*** Block opens ***

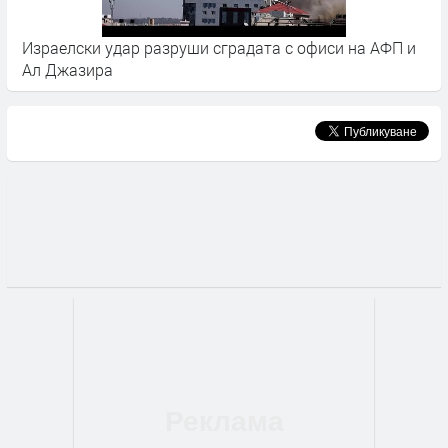
Израелски удар разруши сградата с офиси на АФП и
Б
Ал Джазира
е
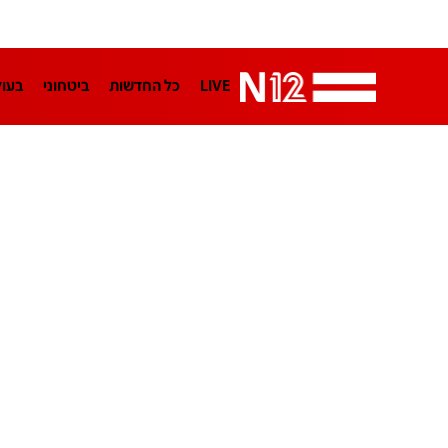
LIVE
כל החדשות
ביטחוני
בעו
LifeStyle
מדיני
בארץ
פלילי
הפודקאסטים
נוסבאום מקליד
TA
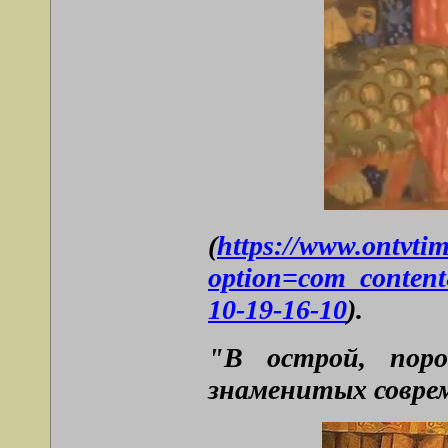
(
https://www.ontvti
option=com_content
10-19-16-10
).
"В острой, поро
знаменитых соврем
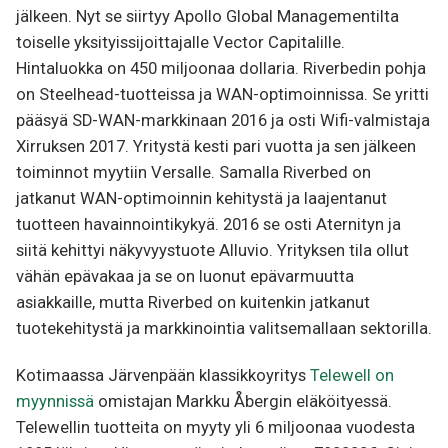
jälkeen. Nyt se siirtyy Apollo Global Managementilta
toiselle yksityissijoittajalle Vector Capitalille.
Hintaluokka on 450 miljoonaa dollaria. Riverbedin pohja
on Steelhead-tuotteissa ja WAN-optimoinnissa. Se yritti
pääsyä SD-WAN-markkinaan 2016 ja osti Wifi-valmistaja
Xirruksen 2017. Yritystä kesti pari vuotta ja sen jälkeen
toiminnot myytiin Versalle. Samalla Riverbed on
jatkanut WAN-optimoinnin kehitystä ja laajentanut
tuotteen havainnointikykyä. 2016 se osti Aternityn ja
siitä kehittyi näkyvyystuote Alluvio. Yrityksen tila ollut
vähän epävakaa ja se on luonut epävarmuutta
asiakkaille, mutta Riverbed on kuitenkin jatkanut
tuotekehitystä ja markkinointia valitsemallaan sektorilla.
Kotimaassa Järvenpään klassikkoyritys
Telewell on
myynnissä
omistajan Markku Åbergin eläköityessä.
Telewellin tuotteita on myyty yli 6 miljoonaa vuodesta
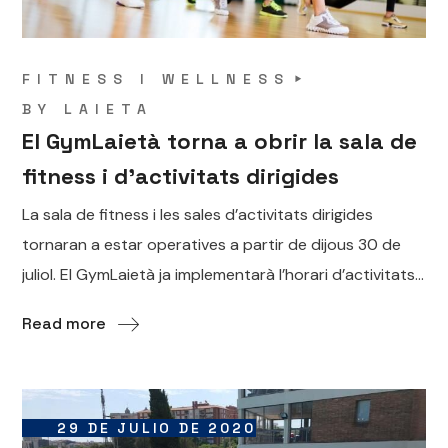
FITNESS I WELLNESS
BY
LAIETA
El GymLaietà torna a obrir la sala de
fitness i d’activitats dirigides
La sala de fitness i les sales d’activitats dirigides
tornaran a estar operatives a partir de dijous 30 de
juliol. El GymLaietà ja implementarà l’horari d’activitats...
Read more
29 DE JULIO DE 2020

*** Block closes ***

Please filter the entries above, copying out each line that contains the string "sala".

El GymLaietà torna a obrir la sala de
La sala de fitness i les sales d’activitats dirigides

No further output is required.